A impressora rotativa offset Alprinta foi desenvolvida para a produção de trabalhos comerciais e malas diretas de alta qualidade, bem como embalagens flexíveis e etiquetas. Este produto de alta tecnologia da Müller Martini oferece excelente qualidade de impressão e pode ser usado para várias aplicações. Destaque: O sistema pode ser equipado com cassetes ou insertos de formatos variáveis, adicionalmente aos insertos convencionais de formato fixo. Em menos de cinco minutos pode-se trocar os práticos cilindros de chapas e blanquetas, preparando assim a máquina para produção com um novo formato. Esta tecnologia inovativa proporciona variabilidade de formatos, encontrável até o presente apenas na impressão flexográfica e rotogravura. 

"Cresça com a gente." é o lema da Müller Martini desde a Drupa 2008. A árvore é um símbolo de força, durabilidade e constante renovação e, como tal, engloba os importantes valores que formam a pedra angular da filosofia da Müller Martini, tais como parceria, confiança, qualidade, eficiência sustentável e a capacidade de desenvolvimento consistente. O lema "Cresça com a gente." também enfatiza a parceria próxima e frutífera com empresas da indústria gráfica -  parcerias mantidas por décadas. O conceito de design de sistema modular foi perseguido consistentemente pelos sistemas Müller Martini desde o início, e por muitos anos proporcionou aos clientes a flexibilidade para rapidamente ajustarem-se às alterações do mercado.

A nova geração de máquinas da Müller Martini, apresentada na Drupa 2008, pela primeira vez contempla numerosas inovações técnicas ao lado de um design moderno completamente revisado. O conceito ergonômico das tampas de proteção oferece acesso melhor ainda ao processo de trabalho e leva em conta a massa corpórea e o alcance do operador de uma forma muito mais lógica.

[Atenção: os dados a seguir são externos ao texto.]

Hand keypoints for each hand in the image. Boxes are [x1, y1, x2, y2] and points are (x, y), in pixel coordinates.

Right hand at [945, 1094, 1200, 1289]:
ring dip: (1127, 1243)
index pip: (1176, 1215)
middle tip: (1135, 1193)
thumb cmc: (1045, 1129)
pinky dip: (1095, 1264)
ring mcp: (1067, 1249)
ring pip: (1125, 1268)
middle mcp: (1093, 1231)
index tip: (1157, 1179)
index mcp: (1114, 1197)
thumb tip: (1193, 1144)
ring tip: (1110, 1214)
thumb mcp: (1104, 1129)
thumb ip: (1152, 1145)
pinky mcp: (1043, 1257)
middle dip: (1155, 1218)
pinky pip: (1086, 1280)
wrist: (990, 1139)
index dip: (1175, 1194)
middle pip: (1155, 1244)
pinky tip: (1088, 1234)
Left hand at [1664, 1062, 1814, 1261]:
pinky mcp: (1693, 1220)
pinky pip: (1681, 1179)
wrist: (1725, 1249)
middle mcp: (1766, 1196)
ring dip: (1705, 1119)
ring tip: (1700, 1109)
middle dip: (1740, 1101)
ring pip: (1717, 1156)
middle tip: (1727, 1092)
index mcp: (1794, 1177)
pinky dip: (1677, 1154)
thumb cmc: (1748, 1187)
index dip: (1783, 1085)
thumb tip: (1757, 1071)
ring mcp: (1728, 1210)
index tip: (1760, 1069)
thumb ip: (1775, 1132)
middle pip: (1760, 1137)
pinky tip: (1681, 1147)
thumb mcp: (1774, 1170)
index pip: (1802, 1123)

A nova cor Laserblue promove a concentração e produtividade, e é a característica vísivel mais marcante e identificatória da nova geração de máquinas. 

Na Drupa 2008, a Müller Martini estabeleceu novo marco para encadernação com cola tipo PUR,  operando à velocidade de 18.000 ciclos por hora, utilizando a encadernadora de lombadas quadrada Corona, o que quase dobra os valores anteriormente obtidos na prática.

 

Em maio de 2009 ocorreu a troca da guarda no nível superior da Müller Martini, quando o CEO anterior, Rudolf Müller, assumiu a posição de Presidente do Conselho Diretivo, após 18 anos no comando do grupo. Seu predecessor, Hans Moor, após 37 anos de atividades na empresa, passou então a ser o Vice-Presidente do Conselho Diretor. 
O novo presidente corporativo é Bruno Müller (45), que já está no grupo Müller Martini há duas décadas. Bruno Müller trabalhou por muitos anos em diversas empresas da Müller Martini nos EUA  e, após seu retorno à Europa, foi responsável pela unidade de negócios Müller Martini Mailroom Systems AG, tendo posteriormente assumido, em 2005, a direção da nova unidade de negócios OnDemand Solutions.